En réalité, l’intimité n’est pas traitée sous le mode d’une pulsion scopique éprouvée par la cinéaste et qui renverrait à celle du spectateur. L’existence d’Augusto et Paulina – cette dernière a été la première femme élue ministre de la Culture au Chili – est profondément liée à la vie politique d’un pays qui peine à se souvenir. C’est ce que montre une très belle séquence au cours de laquelle Paulina lit la dédicace que son mari lui avait adressée en lui offrant l’ouvrage qu’il avait fait paraître pour dénoncer les crimes commis pendant la dictature militaire et dont le titre, Chili : La Mémoire interdite, rappelle le documentaire du grand Patricio Guzmán, Chili, la mémoire obstinée (1997).

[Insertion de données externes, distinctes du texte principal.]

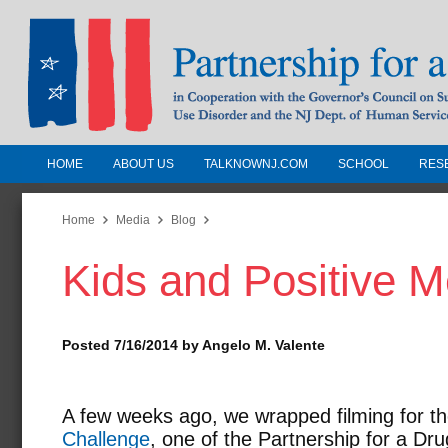
HOME
ABOUT US
TALKNOWNJ.COM
SCHOOL
RES
Partnership for a Drug-Free N
Jersey
Home
Media
Blog
Kids and Positive 
In Cooperation with the Governors Counc
Substance Use Disorders and the NJ Dept.
Human Services
Posted 7/16/2014 by Angelo M. Valente
A few weeks ago, we wrapped filming for t
Challenge
, one of the Partnership for a D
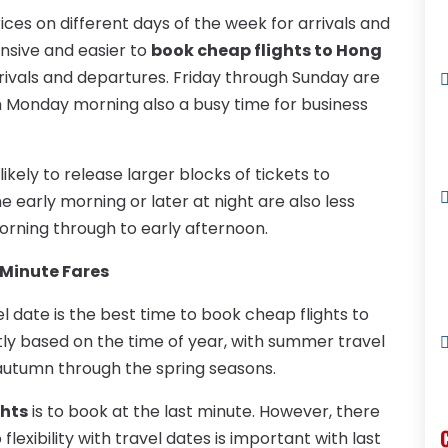
rices on different days of the week for arrivals and
ensive and easier to
book cheap flights to Hong
ivals and departures. Friday through Sunday are
th Monday morning also a busy time for business
ikely to release larger blocks of tickets to
the early morning or later at night are also less
morning through to early afternoon.
Minute Fares
l date is the best time to book cheap flights to
ghtly based on the time of year, with summer travel
 autumn through the spring seasons.
ghts
is to book at the last minute. However, there
o flexibility with travel dates is important with last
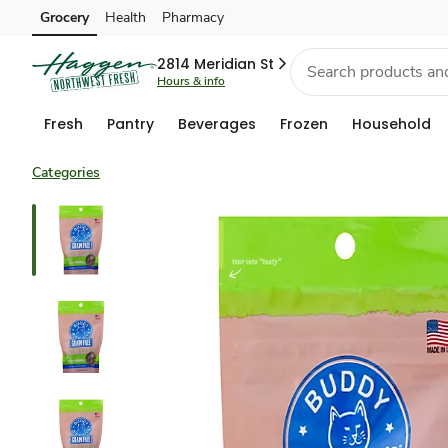
Grocery
Health
Pharmacy
Skip to search
Skip to main content
Skip to cookie settings
Skip to chat
2814 Meridian St
Hours & info
Fresh
Pantry
Beverages
Frozen
Household
Categories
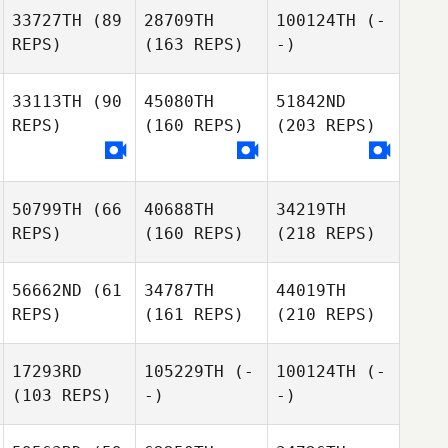
33727TH
(89
28709TH
100124TH
(-
REPS)
(163 REPS)
-)
33113TH
(90
45080TH
51842ND
REPS)
(160 REPS)
(203 REPS)
50799TH
(66
40688TH
34219TH
REPS)
(160 REPS)
(218 REPS)
56662ND
(61
34787TH
44019TH
REPS)
(161 REPS)
(210 REPS)
17293RD
105229TH
(-
100124TH
(-
(103 REPS)
-)
-)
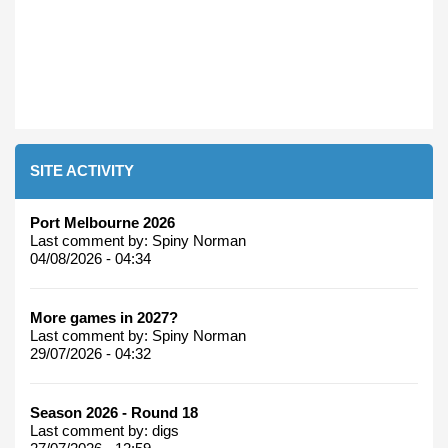
SITE ACTIVITY
Port Melbourne 2026
Last comment by:
Spiny Norman
04/08/2026 - 04:34
More games in 2027?
Last comment by:
Spiny Norman
29/07/2026 - 04:32
Season 2026 - Round 18
Last comment by:
digs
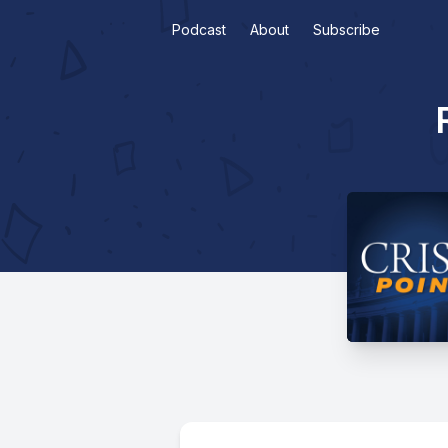
Podcast
About
Subscribe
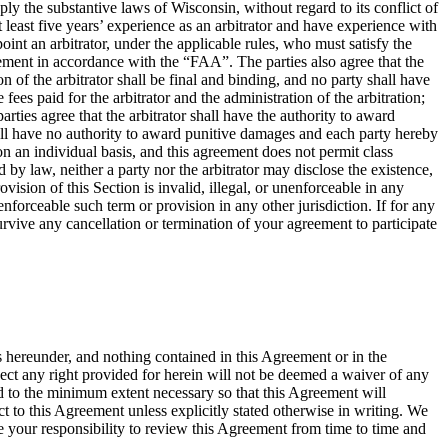
ly the substantive laws of Wisconsin, without regard to its conflict of
at least five years’ experience as an arbitrator and have experience with
oint an arbitrator, under the applicable rules, who must satisfy the
greement in accordance with the “FAA”. The parties also agree that the
of the arbitrator shall be final and binding, and no party shall have
fees paid for the arbitrator and the administration of the arbitration;
rties agree that the arbitrator shall have the authority to award
shall have no authority to award punitive damages and each party hereby
on an individual basis, and this agreement does not permit class
 by law, neither a party nor the arbitrator may disclose the existence,
rovision of this Section is invalid, illegal, or unenforceable in any
nenforceable such term or provision in any other jurisdiction. If for any
 survive any cancellation or termination of your agreement to participate
s hereunder, and nothing contained in this Agreement or in the
spect any right provided for herein will not be deemed a waiver of any
ted to the minimum extent necessary so that this Agreement will
 to this Agreement unless explicitly stated otherwise in writing. We
 your responsibility to review this Agreement from time to time and
.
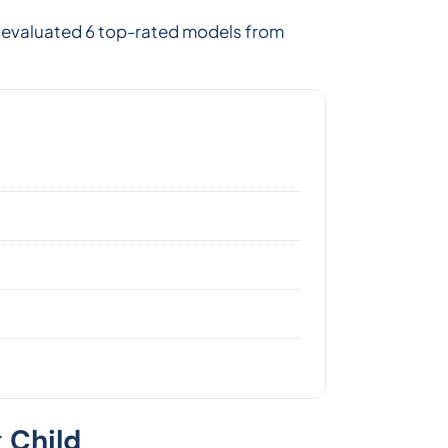
e evaluated 6 top-rated models from
 Child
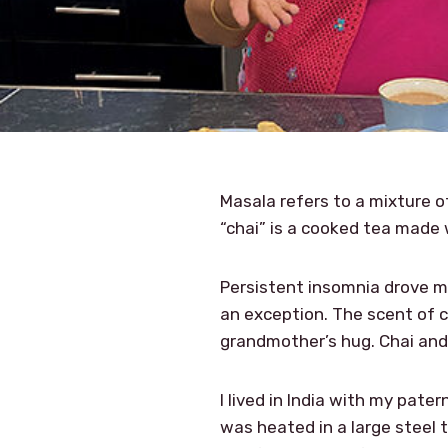
Masala refers to a mixture of
“chai” is a cooked tea made 
Persistent insomnia drove me
an exception. The scent of 
grandmother’s hug. Chai and
I lived in India with my pate
was heated in a large steel 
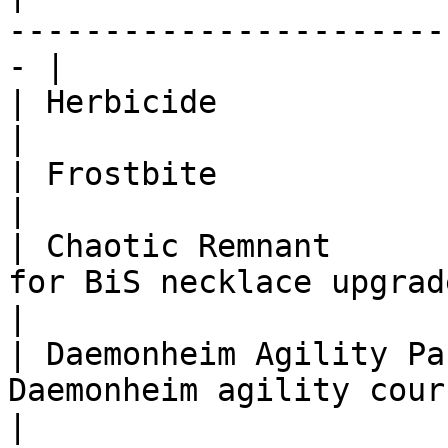
-----------------------
- |

| Herbicide               | 400,000    | None       
|

| Frostbite               | 2,000,000  | None       
|

| Chaotic Remnant      
for BiS necklace upgrade                         
|

| Daemonheim Agility Pa
Daemonheim agility course                        
|
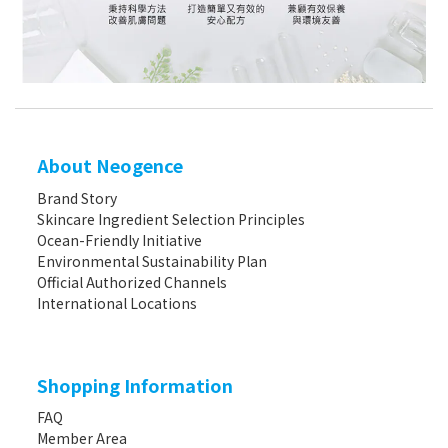
About Neogence
Brand Story
Skincare Ingredient Selection Principles
Ocean-Friendly Initiative
Environmental Sustainability Plan
Official Authorized Channels
International Locations
Shopping Information
FAQ
Member Area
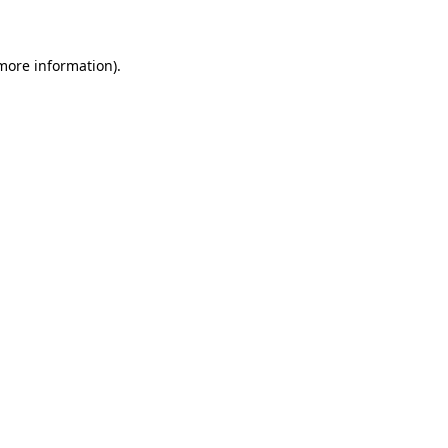
 more information)
.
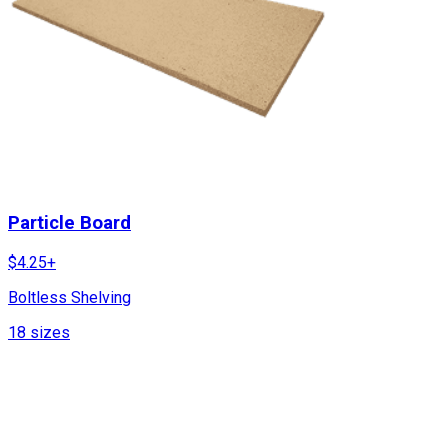
Particle Board
$
4.25
+
Boltless Shelving
18
sizes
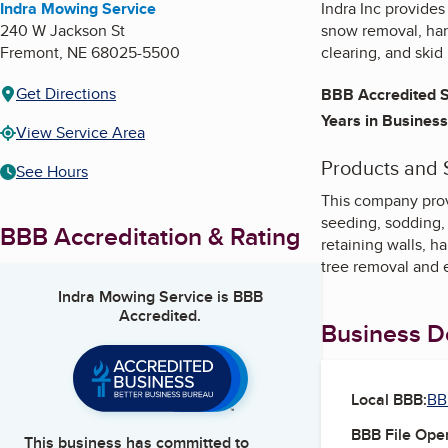
Indra Mowing Service
Indra Inc provide
240 W Jackson St
snow removal, hard
Fremont
,
NE
68025-5500
clearing, and skid
Get Directions
BBB Accredited S
Years in Business
View Service Area
Products and 
See Hours
This company prov
seeding, sodding, 
BBB Accreditation & Rating
retaining walls, h
tree removal and 
Indra Mowing Service
is BBB
Accredited.
Business De
Local BBB:
BB
BBB File Ope
This business has committed to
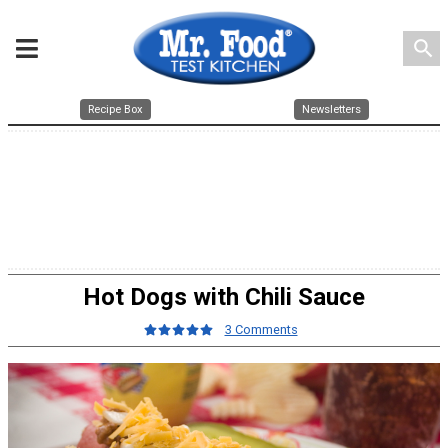
search
Recipe Box
Newsletters
Hot Dogs with Chili Sauce
3 Comments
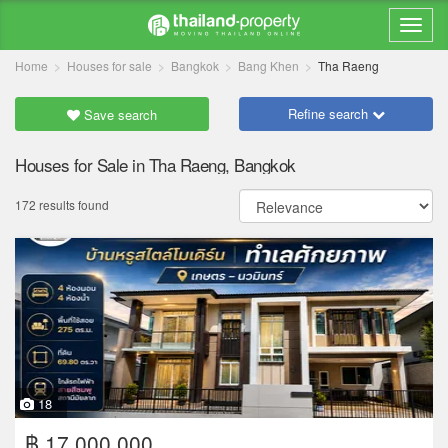
Home
Houses for sale
Bangkok
Bang Khen
Tha Raeng
Refine search
Save search
Houses for Sale in Tha Raeng, Bangkok
172 results found
18
฿ 17,000,000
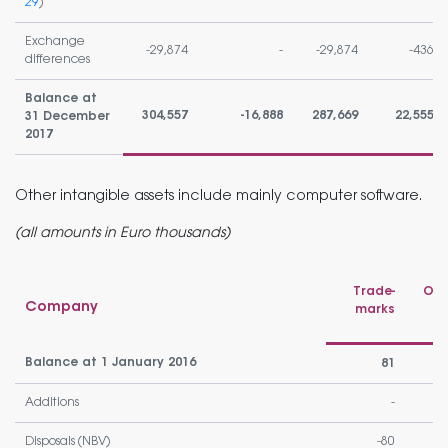
29
)
Exchange
-29,874
-
-29,874
-436
differences
Balance at
304,557
-16,888
287,669
22,555
31 December
2017
Other intangible assets include mainly computer software.
(all amounts in Euro thousands)
Trade-
Oth
Company
marks
Balance at 1 January 2016
81
Additions
-
Disposals (NBV)
-80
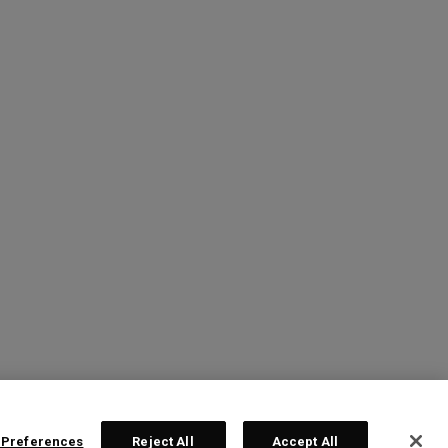
 Preferences
Reject All
Accept All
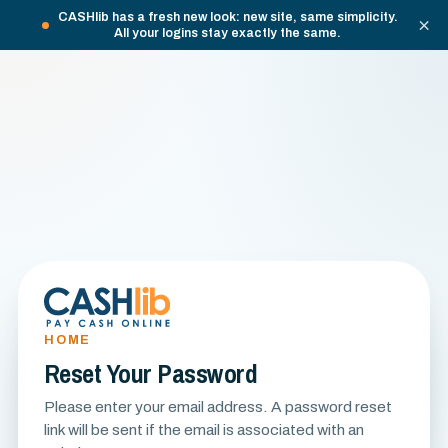
CASHlib has a fresh new look: new site, same simplicity.
×
All your logins stay exactly the same.
HOME
Reset Your Password
Please enter your email address. A password reset
link will be sent if the email is associated with an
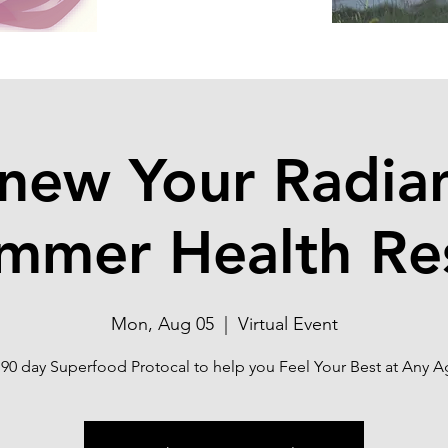
new Your Radia
mmer Health Re
Mon, Aug 05
  |  
Virtual Event
 90 day Superfood Protocal to help you Feel Your Best at Any A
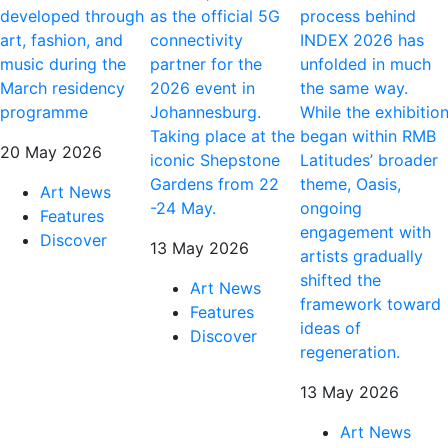
developed through
as the official 5G
process behind
art, fashion, and
connectivity
INDEX 2026 has
music during the
partner for the
unfolded in much
March residency
2026 event in
the same way.
programme
Johannesburg.
While the exhibitio
Taking place at the
began within RMB
20 May 2026
iconic Shepstone
Latitudes’ broader
Gardens from 22
theme, Oasis,
Art News
-24 May.
ongoing
Features
engagement with
Discover
13 May 2026
artists gradually
shifted the
Art News
framework toward
Features
ideas of
Discover
regeneration.
13 May 2026
Art News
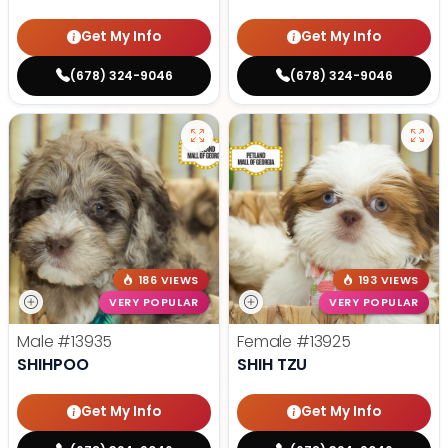
Get My Info
Get My Info
(678) 324-9046
(678) 324-9046
186 VIEWS
193 VIEWS
VERY POPULAR
VERY POPULAR
Male
#13935
Female
#13925
SHIHPOO
SHIH TZU
Get My Info
Get My Info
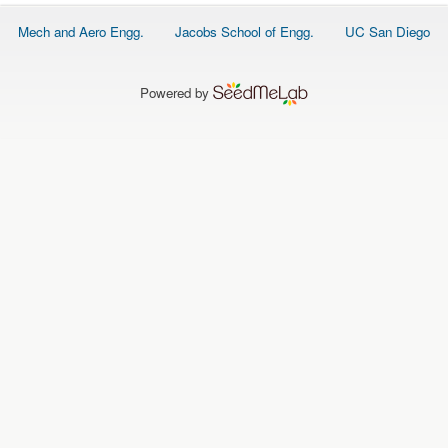
O
N
Footer
Mech and Aero Engg.
Jacobs School of Engg.
UC San Diego
S
menu
P
E
Powered by
O
P
L
E
N
E
W
S
D
A
T
A
L
O
G
I
N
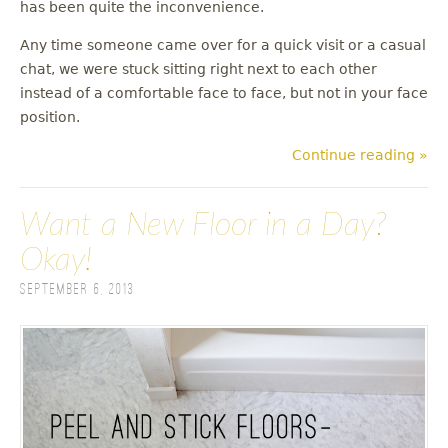
has been quite the inconvenience.
Any time someone came over for a quick visit or a casual
chat, we were stuck sitting right next to each other
instead of a comfortable face to face, but not in your face
position.
Continue reading »
Want a New Floor in a Day?
Okay!
September 6, 2013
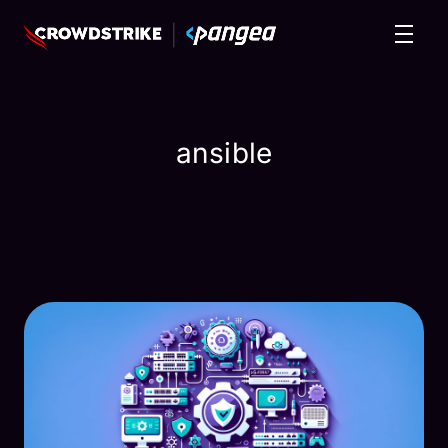
ansible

L’effet de citation est probablement délibéré. De savoureux extraits d’une rencontre avec Raoul Ruiz synthétisent toute l’ambition du projet de Maite Alberdi : il y explique pourquoi le cinéma est un art de fantômes et un moyen de ramener les morts à la vie. Ni commémoratif, ni prisonnier d’un passé qui ne passe pas, La mémoire éternelle relève du mot d’amour chuchoté à l’oreille pour conjurer le silence de l’Histoire.

  • La mémoire éternelle, un film de Maite Alberdi, avec Augusto Góngora et Paulina Urrutia. En salles le 8 mai 2024.